Alex deMarban / Anchorage Daily News / July 20, 2007

A Superior Court judge Friday pulled the permits of thousands of people expecting to hunt caribou and moose in the Nelchina basin beginning as early as next month.

Judge Jack Smith's ruling said that the state improperly used income as a sole factor in determining who was eligible for the heavily contested permits to hunt along the Southcentral road system north and east of Anchorage. It came in a suit filed by several village councils and four hunters.

About 8,000 people had originally applied for the hunts in the Nelchina Basin, said Steve Schwartz, the state's permit hunt administrator.

If the decision stands, most of those applications will have to be rescored, state officials said. In that case, a new list of permit winners should be available by July 27, according to a written statement from the Department of Fish and Game.

About 3,150 people had won permits for the hunts, including 3,000 for the caribou hunt alone, Schwartz said.

Access to the state's most tightly regulated subsistence hunts are limited by a point system that takes into account such things as how long a person has hunted and eaten from a herd or game population. Whoever gets the most points wins the permits.

Earlier this year, however, the Board of Game made sweeping changes to the scoring system for Nelchina subsistence hunts, including tying hunting access directly to income for the first time in state history. The board decided that if an applicant's household income exceeded $51,640, their entire application would be "zeroed out."
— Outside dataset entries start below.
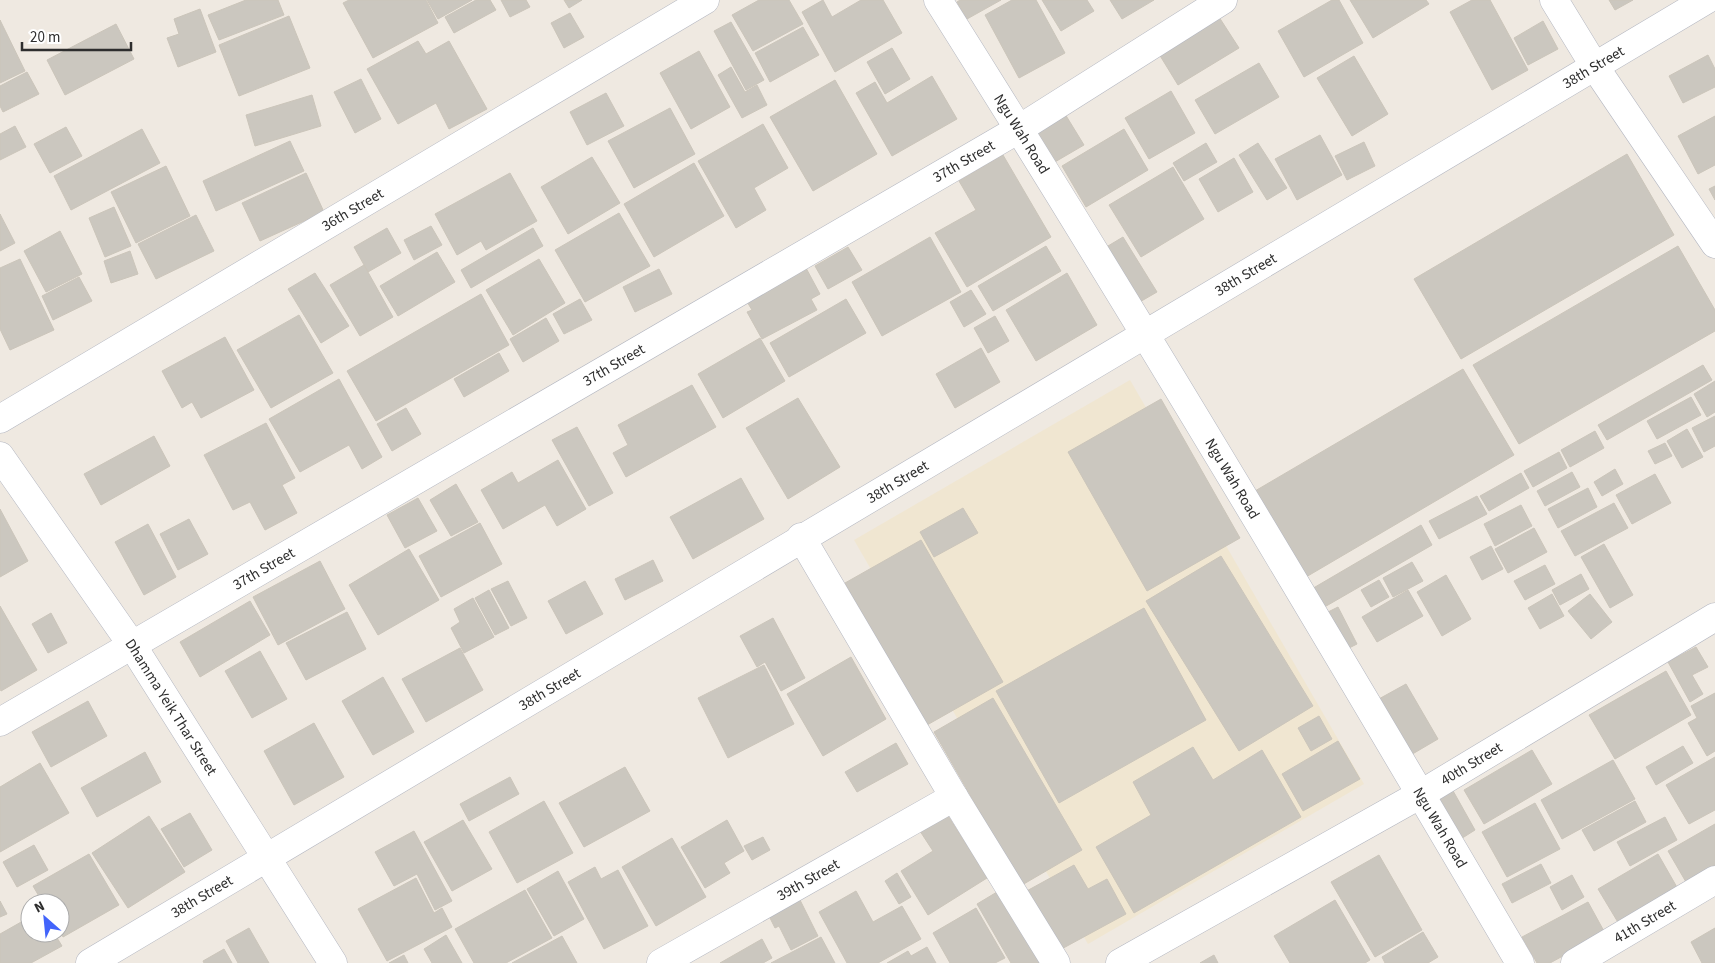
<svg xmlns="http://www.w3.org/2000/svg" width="1715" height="963" font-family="'Source Sans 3',sans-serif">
  <rect width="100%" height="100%" fill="#efe9e1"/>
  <path fill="#f0e6d1" d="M1130 380 1364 784 1088 944 854 540Z"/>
  <g fill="#cbc7bf" stroke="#cbc5ba">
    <path d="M246 0H278L284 15 219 40 208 15Z"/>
    <path d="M349 0H426L438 23 373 58 343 3Z"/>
    <path d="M427 0H472L438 19Z"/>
    <path d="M476 0H490L496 10 454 33 445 17Z"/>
    <path d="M501 0H526L530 7 510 17Z"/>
    <path d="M564 0H582L569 8Z"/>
    <path d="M759 0H789L803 24 753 51 732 15Z"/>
    <path d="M823 0 832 17 861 0H883L902 33 835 72 802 12Z"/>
    <path d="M960 0H1001L967 19 957 2Z"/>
    <path d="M1012 0H1036L1065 53 1019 78 985 15Z"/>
    <path d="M1042 0H1087L1094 11 1061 31Z"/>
    <path d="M1110 0H1154L1122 19Z"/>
    <path d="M1332 0H1339L1363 43 1304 77 1278 31Z"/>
    <path d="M1350 0H1426L1429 4 1373 38Z"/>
    <path d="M1472 0H1490L1528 70 1492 90 1450 12Z"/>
    <path d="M1609 0H1633L1615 10Z"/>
    <path d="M200 9 216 52 178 67 167 38 179 34 174 19Z"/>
    <path d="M570 13 584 37 564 48 551 23Z"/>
    <path d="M289 16 310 68 239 96 219 45Z"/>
    <path d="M1219 17 1239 48 1178 85 1159 54Z"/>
    <path d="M0 20 25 71 0 83Z"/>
    <path d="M1543 21 1558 49 1528 65 1514 38Z"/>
    <path d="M731 22 764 80 746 90 714 31Z"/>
    <path d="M116 24 134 59 65 95 47 60Z"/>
    <path d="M803 27 819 55 770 82 755 53Z"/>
    <path d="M418 41 426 54 449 41 487 109 449 129 436 103 398 124 367 69Z"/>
    <path d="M892 48 910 79 885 94 867 62Z"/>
    <path d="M699 51 730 107 691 129 660 73Z"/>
    <path d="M1708 55 1715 69V87L1683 103 1669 76Z"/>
    <path d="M1354 56 1388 114 1352 136 1317 78Z"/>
    <path d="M1259 63 1279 97 1215 134 1195 100Z"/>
    <path d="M731 67 745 92 757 85 767 105 742 118 718 75Z"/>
    <path d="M27 72 39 94 3 112 0 106V86Z"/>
    <path d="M932 76 957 119 892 156 856 93 875 82 887 103Z"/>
    <path d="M361 79 381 119 355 133 334 92Z"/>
    <path d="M835 80 877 154 813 191 770 117Z"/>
    <path d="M1171 91 1195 133 1149 159 1125 118Z"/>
    <path d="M606 93 624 126 587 145 570 112Z"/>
    <path d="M312 95 321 126 255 146 246 115Z"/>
    <path d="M670 108 695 154 634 188 608 141Z"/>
    <path d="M1065 114 1084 145 1048 166 1030 134Z"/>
    <path d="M1715 116V165L1698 174 1678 136Z"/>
    <path d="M763 124 788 168 754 188 766 210 736 228 698 161Z"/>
    <path d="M15 126 26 147 0 160V134Z"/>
    <path d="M66 127 82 156 50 173 34 144Z"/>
    <path d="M142 129 160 163 71 210 54 176Z"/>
    <path d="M1124 129 1148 170 1086 207 1062 166Z"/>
    <path d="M1320 135 1342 175 1297 200 1275 159Z"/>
    <path d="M290 141 304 171 216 211 203 181Z"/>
    <path d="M1364 142 1375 166 1347 180 1335 156Z"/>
    <path d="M1206 143 1217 162 1184 181 1173 163Z"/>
    <path d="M1258 143 1287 188 1267 200 1239 155Z"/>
    <path d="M1627 154 1674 235 1461 359 1414 279Z"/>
    <path d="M1003 155 1051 237 967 287 935 233 976 210 959 181Z"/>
    <path d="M592 157 620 203 568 234 541 187Z"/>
    <path d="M1234 158 1253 192 1218 212 1199 179Z"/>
    <path d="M694 163 724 216 654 257 624 204Z"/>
    <path d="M166 166 190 216 136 243 111 192Z"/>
    <path d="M1173 167 1204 219 1141 257 1109 205Z"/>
    <path d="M306 173 324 212 260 241 242 203Z"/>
    <path d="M510 173 537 221 486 250 481 241 457 255 435 214Z"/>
    <path d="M1715 186V200L1709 189Z"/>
    <path d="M114 207 131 246 105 257 89 218Z"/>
    <path d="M619 213 650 266 585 302 555 250Z"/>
    <path d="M0 214 15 243 0 251Z"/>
    <path d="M196 215 214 251 156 279 138 244Z"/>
    <path d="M431 226 442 245 414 260 404 240Z"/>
    <path d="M387 228 401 253 368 272 354 247Z"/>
    <path d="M533 228 543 246 471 288 461 270Z"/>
    <path d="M60 231 82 274 46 292 24 251Z"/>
    <path d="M930 237 961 292 882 336 852 282Z"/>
    <path d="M1123 237 1157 292 1131 307 1098 252Z"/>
    <path d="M1046 246 1061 271 993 311 978 286Z"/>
    <path d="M1678 246 1715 310V331L1519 444 1473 365Z"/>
    <path d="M848 247 862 270 828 289 815 266Z"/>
    <path d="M130 251 138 274 111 283 104 261Z"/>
    <path d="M437 252 455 282 398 316 380 286Z"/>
    <path d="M20 259 54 330 10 350 0 329V268Z"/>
    <path d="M539 259 565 303 513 335 486 290Z"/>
    <path d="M364 265 393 317 360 336 330 285Z"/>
    <path d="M806 268 820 294 811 299 817 310 762 339 747 312 752 310 746 300Z"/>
    <path d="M659 269 672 294 635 312 623 287Z"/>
    <path d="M315 273 349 326 321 343 288 289Z"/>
    <path d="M1067 273 1097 325 1036 361 1006 310Z"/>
    <path d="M79 277 92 301 53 320 42 296Z"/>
    <path d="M971 290 986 314 964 327 950 302Z"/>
    <path d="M481 294 509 345 376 421 347 371Z"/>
    <path d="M580 299 592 320 564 334 553 314Z"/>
    <path d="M846 299 866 333 789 377 770 343Z"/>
    <path d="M299 315 333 373 271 408 237 350Z"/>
    <path d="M995 316 1009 341 988 353 974 328Z"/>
    <path d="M546 318 559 341 523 362 510 339Z"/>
    <path d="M225 337 254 390 201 418 192 402 182 408 162 371Z"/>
    <path d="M760 338 785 381 723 418 698 374Z"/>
    <path d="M981 348 1000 382 955 408 936 374Z"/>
    <path d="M499 353 509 371 464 397 454 379Z"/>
    <path d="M1703 365 1712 380 1607 440 1598 425Z"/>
    <path d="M1463 369 1514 455 1306 577 1255 491Z"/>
    <path d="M339 379 382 457 362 469 349 445 300 472 269 419Z"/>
    <path d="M1715 381V412L1707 417 1694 394Z"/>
    <path d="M692 385 716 427 626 477 613 453 628 445 618 425Z"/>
    <path d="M1691 397 1701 415 1657 439 1647 421Z"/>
    <path d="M798 398 840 467 788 499 746 428Z"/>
    <path d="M1161 399 1240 538 1147 591 1068 452Z"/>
    <path d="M406 408 421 434 392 451 377 424Z"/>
    <path d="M1715 416V446L1704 452 1692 428Z"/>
    <path d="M266 423 295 478 282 485 297 513 265 530 250 502 233 510 204 455Z"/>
    <path d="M577 427 613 493 589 506 552 440Z"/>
    <path d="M1687 429 1703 457 1682 468 1667 441Z"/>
    <path d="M1595 431 1604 448 1570 467 1561 450Z"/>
    <path d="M154 436 170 466 101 505 84 474Z"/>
    <path d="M1665 443 1672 456 1655 464 1648 451Z"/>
    <path d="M1559 452 1567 468 1533 487 1524 471Z"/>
    <path d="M558 460 586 509 557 526 545 505 503 529 481 490 512 472 518 483Z"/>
    <path d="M1615 469 1623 484 1602 496 1594 482Z"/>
    <path d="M1572 472 1580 487 1545 506 1537 491Z"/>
    <path d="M1521 473 1529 488 1489 511 1480 496Z"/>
    <path d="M1655 474 1671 503 1632 524 1616 495Z"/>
    <path d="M741 478 764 519 693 559 670 517Z"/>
    <path d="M456 484 478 522 451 536 430 500Z"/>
    <path d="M1588 488 1597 507 1558 528 1548 509Z"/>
    <path d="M1477 496 1487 514 1439 539 1429 521Z"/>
    <path d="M418 498 437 531 405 548 387 515Z"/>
    <path d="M1614 503 1628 528 1575 556 1561 531Z"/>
    <path d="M1521 505 1532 526 1495 546 1484 524Z"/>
    <path d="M963 508 978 533 934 557 920 532Z"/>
    <path d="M0 509 28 561 0 577Z"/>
    <path d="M189 519 208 554 178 570 160 534Z"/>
    <path d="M480 523 502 564 441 597 419 556Z"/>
    <path d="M148 524 176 577 144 595 115 542Z"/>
    <path d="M1421 525 1432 545 1321 609 1310 590Z"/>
    <path d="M1534 528 1547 552 1508 573 1495 549Z"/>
    <path d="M921 540 1003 682 927 725 845 583Z"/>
    <path d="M1604 544 1633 595 1610 608 1581 557Z"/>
    <path d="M1491 546 1503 569 1482 580 1470 557Z"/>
    <path d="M409 549 439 600 378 635 349 585Z"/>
    <path d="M1221 556 1313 706 1239 751 1146 601Z"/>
    <path d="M653 560 663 581 625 600 615 579Z"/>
    <path d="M320 561 345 609 278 645 253 597Z"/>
    <path d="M1412 562 1423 581 1393 597 1383 578Z"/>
    <path d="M1545 565 1555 584 1525 600 1514 581Z"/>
    <path d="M1581 574 1589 589 1560 605 1552 590Z"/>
    <path d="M1446 575 1471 619 1442 636 1417 592Z"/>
    <path d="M1379 580 1389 597 1371 607 1361 590Z"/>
    <path d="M508 581 527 618 511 626 491 589Z"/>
    <path d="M585 581 603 614 566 634 548 601Z"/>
    <path d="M489 590 509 628 495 635 475 598Z"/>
    <path d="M1408 590 1423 616 1377 642 1362 617Z"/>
    <path d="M1552 594 1564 616 1540 629 1528 608Z"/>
    <path d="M1590 594 1612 622 1591 639 1568 611Z"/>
    <path d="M473 598 494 637 464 653 451 628 460 622 454 609Z"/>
    <path d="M250 601 270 635 200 677 180 642Z"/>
    <path d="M0 606 37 670 1 691 0 689Z"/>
    <path d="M1338 607 1357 644 1339 653 1320 616Z"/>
    <path d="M1144 608 1206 720 1059 803 996 691Z"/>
    <path d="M347 612 366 649 306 680 286 643Z"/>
    <path d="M51 613 67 643 48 653 32 624Z"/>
    <path d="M773 618 805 678 781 691 765 662 757 667 740 636Z"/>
    <path d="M1696 647 1708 667 1692 675 1703 694 1690 702 1668 662Z"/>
    <path d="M460 648 483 690 426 722 402 679Z"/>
    <path d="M260 651 287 699 252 718 225 671Z"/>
    <path d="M851 657 886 719 823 756 787 694Z"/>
    <path d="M764 665 794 724 728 758 698 698Z"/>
    <path d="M1666 671 1691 715 1615 759 1589 715Z"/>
    <path d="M383 677 414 732 373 755 342 701Z"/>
    <path d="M1406 684 1438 739 1409 756 1377 700Z"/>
    <path d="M1715 693V751L1707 756 1688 723 1697 718 1691 706Z"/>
    <path d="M993 698 1082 850 1022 885 934 732Z"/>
    <path d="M88 701 107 736 51 767 32 732Z"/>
    <path d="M1319 716 1332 739 1311 751 1298 728Z"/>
    <path d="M314 723 344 777 294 805 264 751Z"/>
    <path d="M1338 741 1360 779 1303 811 1282 774Z"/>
    <path d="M896 743 908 764 857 792 845 772Z"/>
    <path d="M1683 746 1693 763 1656 785 1646 767Z"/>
    <path d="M1193 747 1213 780 1262 750 1301 817 1134 913 1096 847 1151 815 1133 782Z"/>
    <path d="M1532 750 1552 784 1484 824 1464 790Z"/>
    <path d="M145 752 161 782 97 817 81 788Z"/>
    <path d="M1715 757V810L1689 824 1666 785Z"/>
    <path d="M1613 760 1635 799 1562 839 1541 800Z"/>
    <path d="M40 763 69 813 0 852V787Z"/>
    <path d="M625 767 650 811 584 847 559 803Z"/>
    <path d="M510 777 519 794 469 821 460 804Z"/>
    <path d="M1452 789 1475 830 1456 842 1433 801Z"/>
    <path d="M544 801 573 853 517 883 489 832Z"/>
    <path d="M1635 801 1646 822 1594 851 1582 830Z"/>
    <path d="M1535 803 1560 849 1507 877 1482 832Z"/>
    <path d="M945 811 987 878 928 915 901 871 933 851 918 828Z"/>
    <path d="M190 813 212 850 184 867 161 829Z"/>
    <path d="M149 816 185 872 128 908 92 853Z"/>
    <path d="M1665 817 1677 840 1630 866 1617 842Z"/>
    <path d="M463 820 492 869 452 891 424 842Z"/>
    <path d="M727 820 744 851 724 863 730 873 705 888 681 847Z"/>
    <path d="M1715 824V865L1686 882 1668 851Z"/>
    <path d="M414 831 452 901 435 910 417 874 394 886 375 852Z"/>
    <path d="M763 837 770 850 752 860 744 846Z"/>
    <path d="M672 838 706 897 656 926 622 867Z"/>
    <path d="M34 845 48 870 17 887 3 862Z"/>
    <path d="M89 854 119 905 63 937 60 931V903H43L33 886Z"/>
    <path d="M1658 854 1678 889 1619 924 1598 889Z"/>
    <path d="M1379 855 1422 930 1375 957 1331 882Z"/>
    <path d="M1541 864 1551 883 1512 903 1502 884Z"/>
    <path d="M1074 865 1088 889 1107 879 1126 914 1056 952 1023 893Z"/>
    <path d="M595 867 601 879 618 870 648 926 604 949 568 882Z"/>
    <path d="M558 871 584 919 554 936 527 889Z"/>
    <path d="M897 873 911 897 899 904 885 881Z"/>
    <path d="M1572 875 1584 897 1562 910 1550 887Z"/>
    <path d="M416 878 434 913 442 908 452 927 387 961 358 909Z"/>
    <path d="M1007 886 1052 963H1011L977 904Z"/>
    <path d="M525 890 552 938 506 963H474L455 929Z"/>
    <path d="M856 891 873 922 902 906 921 939 878 963H847L819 912Z"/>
    <path d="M798 896 818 936 791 950 779 926 775 928 767 912Z"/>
    <path d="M1335 900 1370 960 1365 963H1290L1274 936Z"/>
    <path d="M0 901 7 914 0 917Z"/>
    <path d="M1588 902 1605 933 1550 963H1537L1522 937Z"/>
    <path d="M976 908 1005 958 995 963H950L933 933Z"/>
    <path d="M30 917V933H54L62 946 31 963H0V934Z"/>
    <path d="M249 928 269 963H238L226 941Z"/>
    <path d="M1715 928V963H1702L1691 942Z"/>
    <path d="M1423 932 1438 957 1428 963H1385L1382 957Z"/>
    <path d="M446 935 462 963H432L424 949Z"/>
    <path d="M562 936 577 963H512Z"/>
    <path d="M821 937 835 963H771Z"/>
    <path d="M762 939 772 958 763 963H720Z"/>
    <path d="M927 947 936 963H887L908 951 911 956Z"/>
    <path d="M224 949 232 963H204L203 961Z"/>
    <path d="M404 955 408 963H389Z"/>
    <path d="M1214 955 1218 963H1200Z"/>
  </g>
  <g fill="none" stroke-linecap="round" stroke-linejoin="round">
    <defs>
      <g id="minor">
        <path id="s1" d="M938 0C1138 317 1330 640 1520 963"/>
        <path d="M1554 0 1595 67 1715 244"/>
        <path id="s2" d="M0 419 705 0"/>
        <path d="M801 537 954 797 1056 963"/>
        <path id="s3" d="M0 722 1019 129 1223 0"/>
        <path id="s4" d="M90 963 1706 0"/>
        <path id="s5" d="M661 963 954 797"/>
        <path id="s6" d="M1120 963 1421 794 1715 617"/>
        <path id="s7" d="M1575 963 1715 880"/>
      </g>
      <g id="secondary">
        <path id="s8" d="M0 456 132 645 333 963"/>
      </g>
    </defs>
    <use href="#minor" stroke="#b4b7c1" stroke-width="29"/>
    <use href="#secondary" stroke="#b4b7c1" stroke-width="29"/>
    <use href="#minor" stroke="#fff" stroke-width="28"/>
    <use href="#secondary" stroke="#fff" stroke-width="28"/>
  </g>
  <g text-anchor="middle" stroke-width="4" stroke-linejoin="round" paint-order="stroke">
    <g font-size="15" fill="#2e2e2e" stroke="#fff">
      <text dy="5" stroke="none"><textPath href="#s4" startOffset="1750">38th Street</textPath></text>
      <text dy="5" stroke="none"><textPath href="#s1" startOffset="158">Ngu Wah Road</textPath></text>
      <text dy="5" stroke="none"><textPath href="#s3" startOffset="1115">37th Street</textPath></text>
      <text dy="5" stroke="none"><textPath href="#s2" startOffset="410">36th Street</textPath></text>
      <text dy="5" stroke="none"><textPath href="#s4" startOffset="1345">38th Street</textPath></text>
      <text dy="5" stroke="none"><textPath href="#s3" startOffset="710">37th Street</textPath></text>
      <text dy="5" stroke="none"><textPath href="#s4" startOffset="940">38th Street</textPath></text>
      <text dy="5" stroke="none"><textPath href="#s1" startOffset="562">Ngu Wah Road</textPath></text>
      <text dy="5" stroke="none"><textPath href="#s3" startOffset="305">37th Street</textPath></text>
      <text dy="5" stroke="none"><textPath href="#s4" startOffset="535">38th Street</textPath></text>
      <text dy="5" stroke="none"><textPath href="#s8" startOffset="304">Dhamma Yeik Thar Street</textPath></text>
      <text dy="5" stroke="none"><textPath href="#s6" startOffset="404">40th Street</textPath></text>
      <text dy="5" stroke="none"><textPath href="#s1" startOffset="968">Ngu Wah Road</textPath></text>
      <text dy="5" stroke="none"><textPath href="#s5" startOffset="169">39th Street</textPath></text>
      <text dy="5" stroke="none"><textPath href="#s4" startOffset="130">38th Street</textPath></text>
      <text dy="5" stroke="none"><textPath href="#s7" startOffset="81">41th Street</textPath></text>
    </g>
  </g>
  <g transform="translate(45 918) rotate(333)"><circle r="24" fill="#ffffff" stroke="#ababab"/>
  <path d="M0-4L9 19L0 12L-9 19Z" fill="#4264fb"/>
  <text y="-8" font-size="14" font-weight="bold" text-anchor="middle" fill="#2e2e2e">N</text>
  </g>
  <path d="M22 42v8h109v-8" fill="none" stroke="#2e2e2e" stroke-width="2.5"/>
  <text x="30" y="42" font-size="15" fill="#2e2e2e" stroke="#ffffff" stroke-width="4" paint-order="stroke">20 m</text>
</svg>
Allowing income levels to supersede other factors, such as how long a person has hunted from the herd, sends the message to young people that "economic success is detrimental to cultural imperatives," the judge said.

The caribou season is scheduled to open Aug. 10 and the moose season Aug. 15.

The state might appeal the case, in part because the judge's decision came on the eve of the hunting season after a "lengthy public" process, according to the written statement. The judge said only those applications already submitted could be rescored.